The neurotic, writes a team led by King’s College psychologist Adam M. Perkins, thinks too much. Even in circumstances blissfully free of strife, his or her brain works overtime manufacturing threats, insults and dangers. Where they exist, it embellishes, embroiders and explains them. It is a wellspring of self-generated thought — ponderings wrought, seemingly, of whole cloth.

Some would call it rumination. But the brain built to generate a stream of brooding misery even on the sunniest day may also be a brain primed to see things in ways that don’t conform to everyday realities, write Perkins and his colleagues: A font of creativity, it conjures up threats that don’t exist, and imagines circumstances that might explain the vague sense of fear and unhappiness a neurotic feels.
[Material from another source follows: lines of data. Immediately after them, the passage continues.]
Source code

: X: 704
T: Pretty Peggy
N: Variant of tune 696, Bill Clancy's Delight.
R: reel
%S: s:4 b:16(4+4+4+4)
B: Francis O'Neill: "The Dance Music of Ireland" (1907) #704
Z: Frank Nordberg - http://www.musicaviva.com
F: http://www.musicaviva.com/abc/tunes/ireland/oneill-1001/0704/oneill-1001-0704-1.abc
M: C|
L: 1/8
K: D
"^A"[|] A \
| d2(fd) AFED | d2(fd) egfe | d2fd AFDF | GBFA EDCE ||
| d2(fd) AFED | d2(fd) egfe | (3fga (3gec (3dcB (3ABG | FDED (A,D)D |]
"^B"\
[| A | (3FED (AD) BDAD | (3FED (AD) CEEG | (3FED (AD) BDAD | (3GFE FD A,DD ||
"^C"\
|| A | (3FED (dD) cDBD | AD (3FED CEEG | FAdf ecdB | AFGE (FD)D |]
Those fixed and predictable quirks of the neurotic brain, Perkins and his colleagues posit, may lay the foundation for creative genius. While yet to be shown directly in the lab, they suggest the neural link between neurosis and creativity is strongly suggested by existing research.

Neurosis — one of the “big five” personality traits that reliably characterize individuals’ thought patterns and behavior — is very real (the remaining traits are agreeableness, openness, extraversion and conscientiousness). By a variety of measures, people who score highly for neurotic personality traits are more moody, anxious and irritable than are low scorers. They tend to stay that way throughout life, irrespective of changing circumstances.